**What is needed**
Set down the full listing below word for word; pictures stay out of the copy.

**Provided data**
....

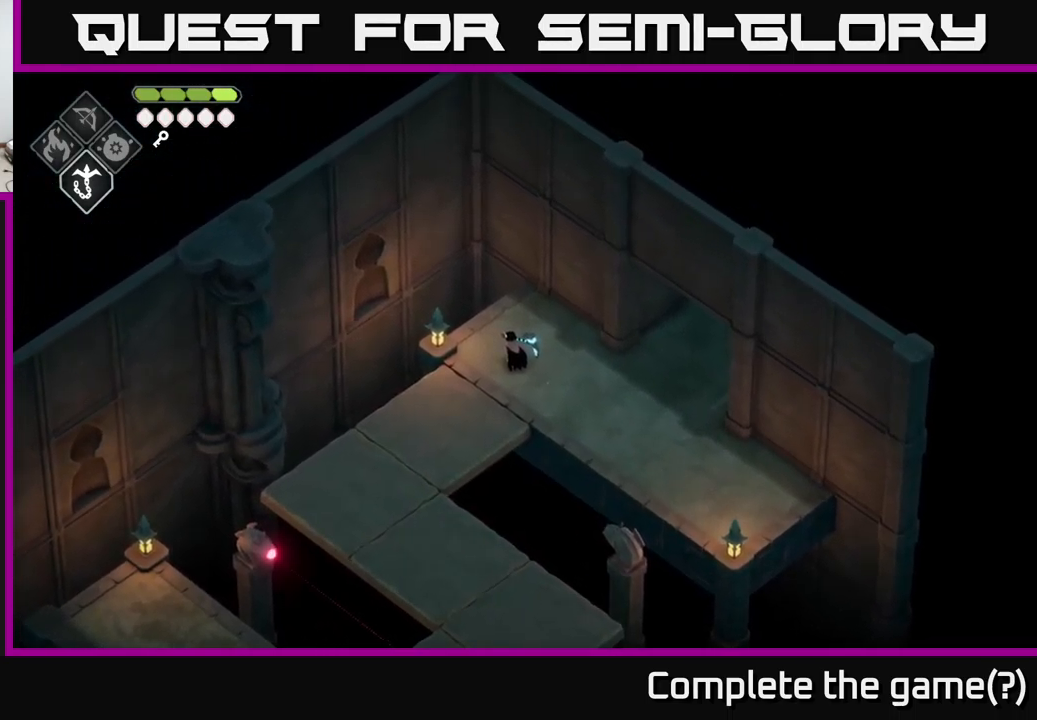
{"buttons": [], "left_stick": "down-left", "right_stick": "center", "events": [[34, "left_stick", "down-left"]]}
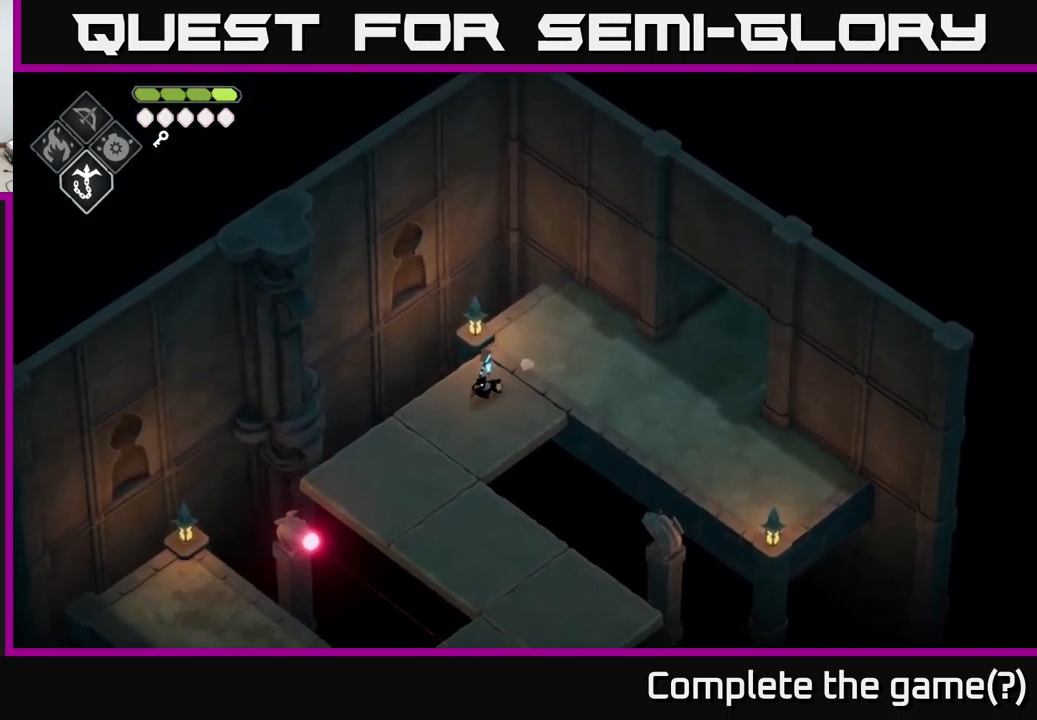
{"buttons": [], "left_stick": "down", "right_stick": "center", "events": [[200, "left_stick", "down"]]}
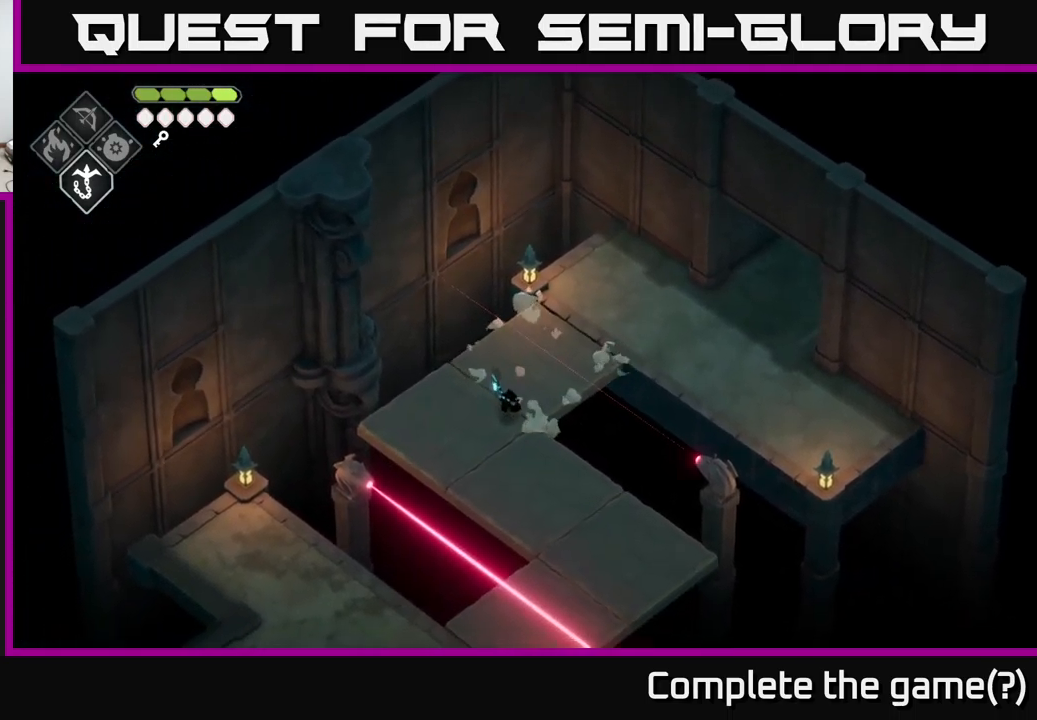
{"buttons": [], "left_stick": "down", "right_stick": "center", "events": []}
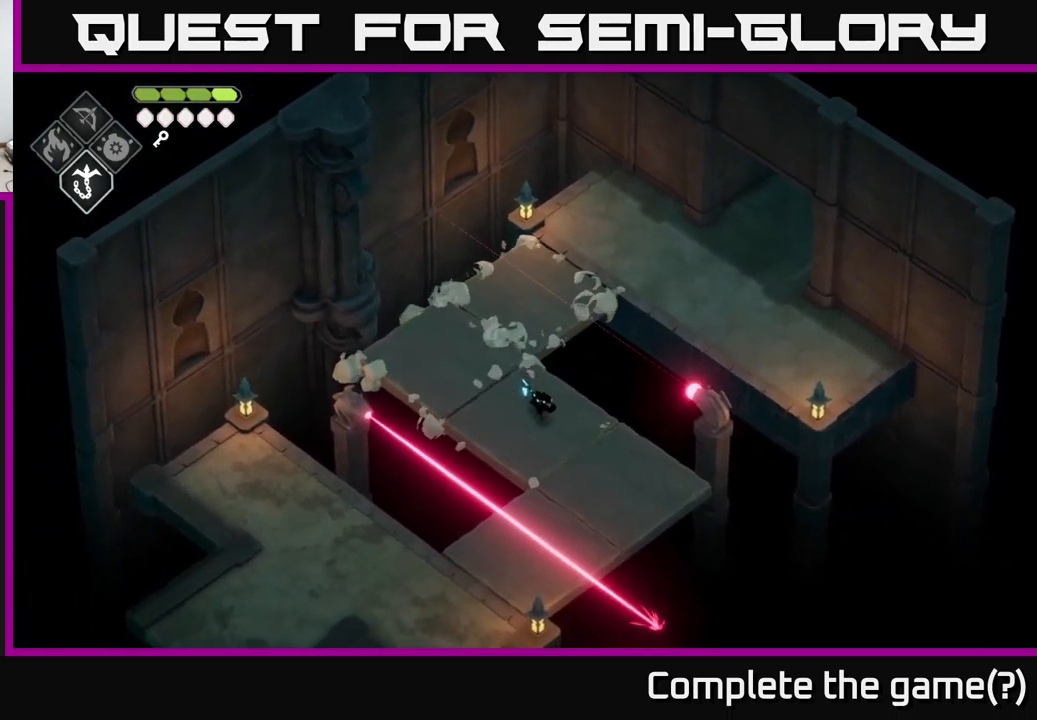
{"buttons": [], "left_stick": "down", "right_stick": "center", "events": []}
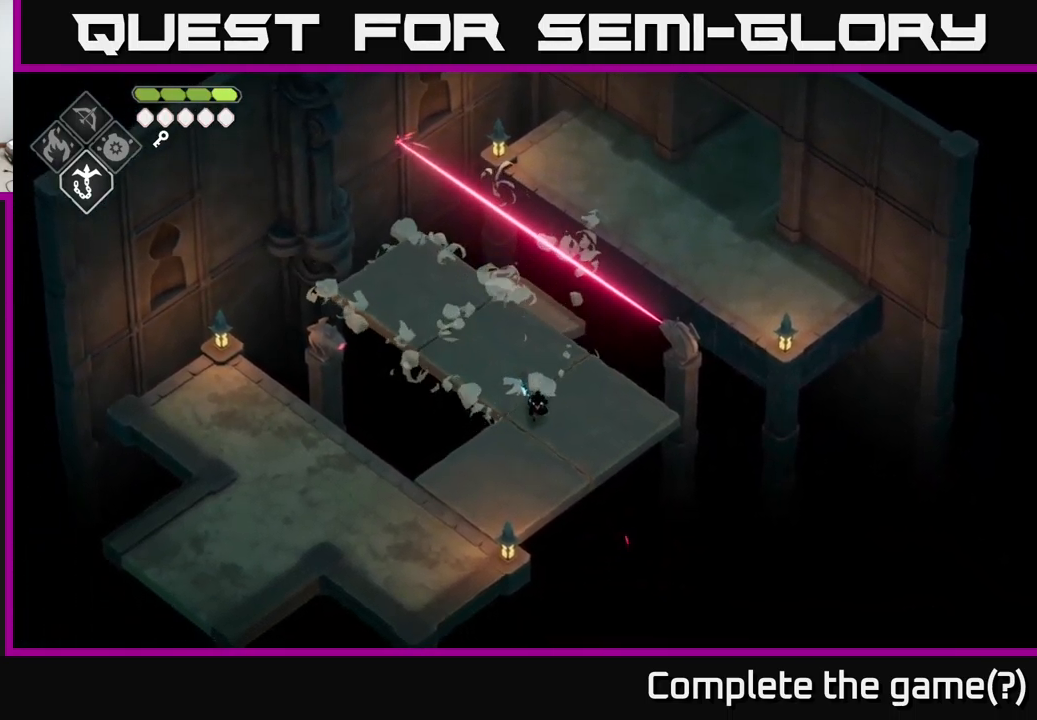
{"buttons": [], "left_stick": "down-left", "right_stick": "center", "events": [[34, "left_stick", "down-left"]]}
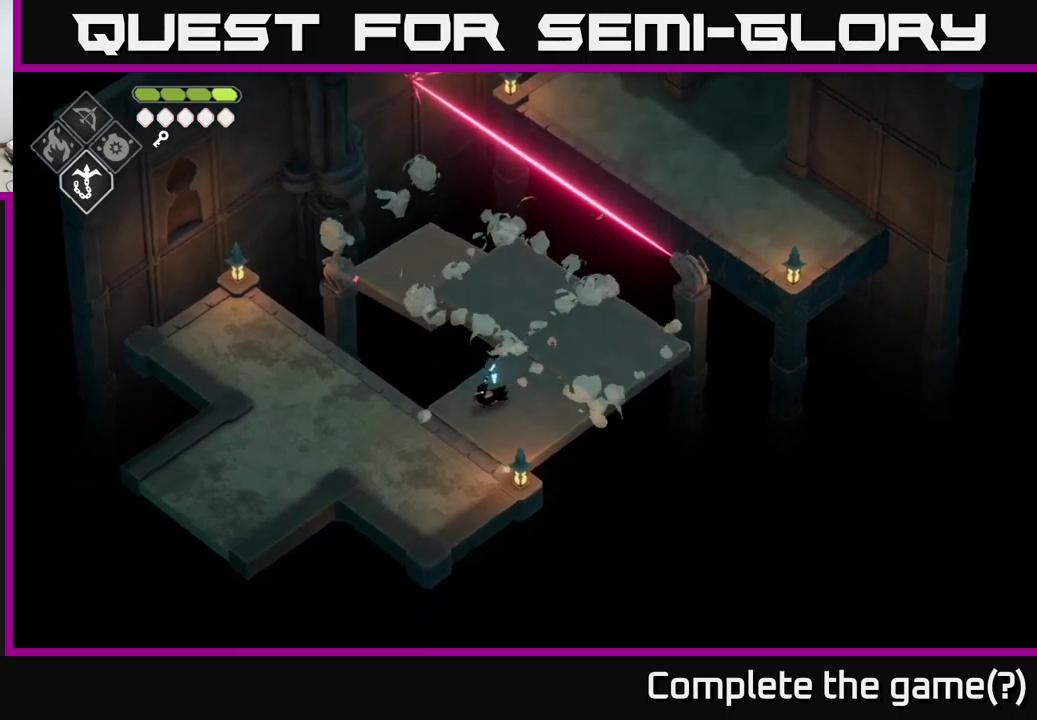
{"buttons": [], "left_stick": "down-left", "right_stick": "center", "events": [[317, "A", "down"], [483, "A", "up"]]}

....

**Result of this task**
{"buttons": [], "left_stick": "down-left", "right_stick": "center", "events": [[34, "left_stick", "down-left"]]}
{"buttons": [], "left_stick": "down", "right_stick": "center", "events": [[200, "left_stick", "down"]]}
{"buttons": [], "left_stick": "down", "right_stick": "center", "events": []}
{"buttons": [], "left_stick": "down", "right_stick": "center", "events": []}
{"buttons": [], "left_stick": "down-left", "right_stick": "center", "events": [[34, "left_stick", "down-left"]]}
{"buttons": [], "left_stick": "down-left", "right_stick": "center", "events": [[317, "A", "down"], [483, "A", "up"]]}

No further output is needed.